Permanent Art

LOVE

Conceived in a time when the United States was consumed by the Vietnam War, LOVE became a symbol for Peace. This famous sculpture by Robert Indiana (1969-1999) is one of the most celebrated works within the pop art movement and the art world as a whole.

 

Purchased through the Scottsdale Public Art Program with in-kind support from Pascal and Sylvie de Sarthe of Scottsdale, and Simon and Gilian Salama-Caro of New York, LOVE is a 144" (h) x144" (w) x72" (d) sculpture made of poly-chromed red and blue aluminum, weighing 3,800 lbs. There are a number of different colored editions, Scottsdale's purchase was the first in a series of five (with two artist proofs). 

 

LOVE has been a fixture in the art of Robert Indiana. Its form and structure have changed significantly throughout the years from 1958-1966 and even through to today. The iconography first appeared in a series of poems originally written in 1958, in which Indiana stacked LO and VE on top of one another.
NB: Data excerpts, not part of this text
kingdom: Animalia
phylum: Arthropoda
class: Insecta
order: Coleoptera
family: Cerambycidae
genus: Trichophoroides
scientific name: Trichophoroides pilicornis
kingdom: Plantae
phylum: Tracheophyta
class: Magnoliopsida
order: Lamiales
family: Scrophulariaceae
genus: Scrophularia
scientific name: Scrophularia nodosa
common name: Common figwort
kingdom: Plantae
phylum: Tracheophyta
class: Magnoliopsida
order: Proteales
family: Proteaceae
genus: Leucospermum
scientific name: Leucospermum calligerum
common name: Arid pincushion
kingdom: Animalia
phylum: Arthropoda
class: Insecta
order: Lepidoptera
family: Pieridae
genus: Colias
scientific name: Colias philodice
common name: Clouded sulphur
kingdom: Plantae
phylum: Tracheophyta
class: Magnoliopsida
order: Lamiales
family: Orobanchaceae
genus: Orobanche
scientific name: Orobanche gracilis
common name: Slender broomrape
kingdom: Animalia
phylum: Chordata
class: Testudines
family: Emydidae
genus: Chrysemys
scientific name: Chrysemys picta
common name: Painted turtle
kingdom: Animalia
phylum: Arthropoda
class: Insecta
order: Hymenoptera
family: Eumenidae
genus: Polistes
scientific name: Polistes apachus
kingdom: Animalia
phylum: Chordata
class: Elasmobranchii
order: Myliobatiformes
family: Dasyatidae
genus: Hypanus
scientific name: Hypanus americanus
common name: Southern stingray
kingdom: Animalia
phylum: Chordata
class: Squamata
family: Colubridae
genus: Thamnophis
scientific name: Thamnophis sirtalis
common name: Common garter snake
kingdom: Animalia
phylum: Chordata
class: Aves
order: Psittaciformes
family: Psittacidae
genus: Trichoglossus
The first LOVE sculpture was carved out of a solid block of aluminum, highly unpolished, that the pop artist had made for a show at the Stable Gallery in 1966. The idea for the sculptural piece originated from a visit to a Christian Science church in Indianapolis, where Robert was taken by an adorned banner that read "GOD is LOVE." He then created a painting for an exhibition held in what was formerly a Christian Science church. It depicted the reverse of the previous banner, stating "LOVE is GOD."

 

Shortly after, Indiana was commissioned to design a Christmas card for the Museum of Modern Art, for which he made three small paintings of the word love in red, blue and green. These cards were printed in 1965 and since have been the most popular card MoMA has ever published. Since then LOVE has become a cultural icon and has been used extensively throughout the art world and media, with and without the artist's approval. The image has been transformed into T-shirts, mugs, rugs and posters. The 330-million United States postal stamps issued in the 1970s are one of the more popular examples of the mass reproduction and appropriation of this image.

 

Robert Indiana, originally Robert Clark, was a seminal figure in the pop art movement. Born in New Castle, Indiana in 1928, he studied in both the United States and Europe before settling in New York in 1956. He has called himself a sign painter, incorporating symbols, signs, letters and words throughout his art. Indiana's work has been inspired by old trade names, traffic signs, automatic amusement machines and commercial stencils. He has created poems, paintings, sculptures, silk screens and posters. Pieces by Indiana stem from not only symmetry, color and form, but also content that addresses politics, religion and the human condition.

 

The art of Robert Indiana has been exhibited at The Guggenheim Museum, New York, The Institute of Contemporary Art, Boston, The Institute of Contemporary Art, Philadelphia, The Museum of Modern Art, New York, The National Museum of American Art, Smithsonian Institute, Washington, DC, The Whitney Museum of American Art, New York, and numerous other museums and galleries across the world. In 1970 he received an Honorary Doctor of Fine Arts from Franklin and Marshall College, Lancaster, Pennsylvania, as well as one in 1977 from the University of Indiana and another in 1981 from Colby College. A collective retrospective of his work was shown at the Musée D'Art Moderne Contemporain, Nice, France, in 1998 and more have followed. Indiana is a celebrated artist whose realist approach, (as coined by the Sidney Janis Gallery, New York), helped define a generation of art and artists.